Bernie Sanders says he’s “sympathetic” to the theory behind a universal basic income but stops well short of advocating it. Hillary Clinton seems even less enthusiastic. By contrast, conservative economists, politicians and think-tank scholars are not as hesitant. Marco Rubio, for example, proposed the beginnings of a basic income in his 2015 tax plan.
The rest of the world is taking the lead.
Switzerland will hold a June 5 referendum on whether to give every adult citizen 2,500 Swiss francs (about $2,600) a month. Ontario, Canada, will conduct an experiment with a basic income later this year. The city of Utrecht in the Netherlands is conducting a pilot program, and Finland is planning a two-year trial. A British proposal is gathering interest. In May, a nonprofit group will start giving 6,000 Kenyans a guaranteed income for at least a decade and follow the results.
Basic-income proposals come in many varieties, and have myriad rationales.
Some progressives see it as the ultimate expression of what a developed economy can achieve: a way to lessen poverty and inequality, and ease the pain of job loss and economic stagnation. But in the U.S., many liberals see it as naive and a distraction from more practical priorities, such as a $15 minimum wage and paid family leave.
For conservatives, the attraction is smaller government. Dozens of social-welfare programs now costing U.S. taxpayers about $1 trillion a year could be folded into a basic-income program, they argue.
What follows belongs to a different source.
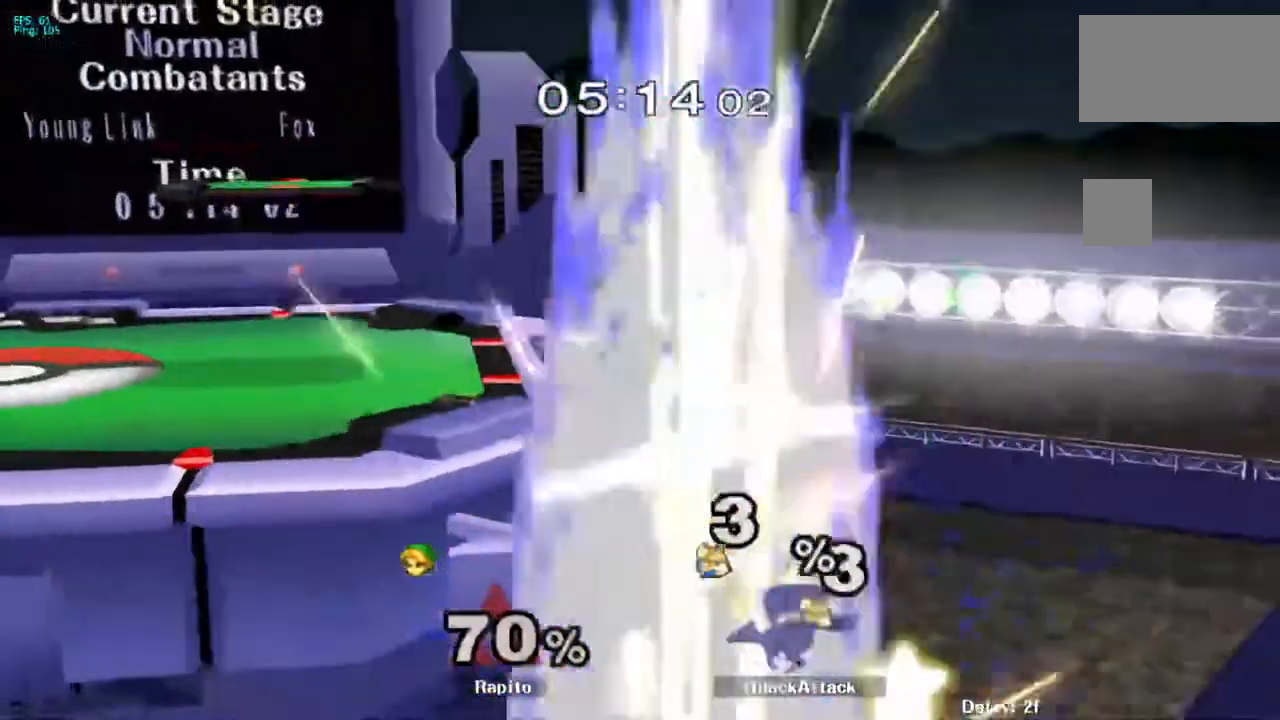
{"buttons": [], "left_stick": "center", "right_stick": "center", "events": [[33, "left_stick", "center"]]}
With no eligibility criteria or enforcement needed, administrative costs would be bare-bones. Waste, fraud and abuse would be greatly reduced, the argument goes, if not close to zero.
In the 1960s, a basic income was part of the mainstream political discussion. President Richard Nixon even proposed an income floor, based on ideas developed by Daniel Patrick Moynihan, then a domestic-policy adviser. The proposal died in part because of liberal opposition to a work requirement and obstruction by a well-organized welfare lobby, Moynihan would later write.
The earned-income tax credit, a form of basic income, took its place, but only to supplement the earnings of the working poor. The tax credit was first proposed in 1962 by conservative economist Milton Friedman. One of his aims was to end the “earnings cliff,” in which government aid disappears once income exceeds a cap. Such a limit discourages recipients from working, a consequence that keeps them poor and dependent.
The tax credit is still around and widely considered an effective antipoverty program, but the earnings-cliff issue has only gotten worse: The U.S. now has 80-plus low-income programs, each with its own eligibility rules and earnings caps.
The idea of a universal basic income is enjoying a renaissance today, not only in Washington think tanks but in Silicon Valley, as my Bloomberg View colleague, Justin Fox, has written. Y Combinator, a venture-capital firm, is launching a five-year research project, for example. The goal is to give a randomly selected group of people a monthly check to see if they sit around and play video games or create economic value.
Why does Silicon Valley care? It can see the role of technology in accelerating job losses in the U.S. Two Oxford University professors wrote recently that about 47 percent of U.S. jobs are at risk of being replaced by automation. If that happens, the economy would shrink, and fewer and fewer people would be able to buy the goods that Silicon Valley creates.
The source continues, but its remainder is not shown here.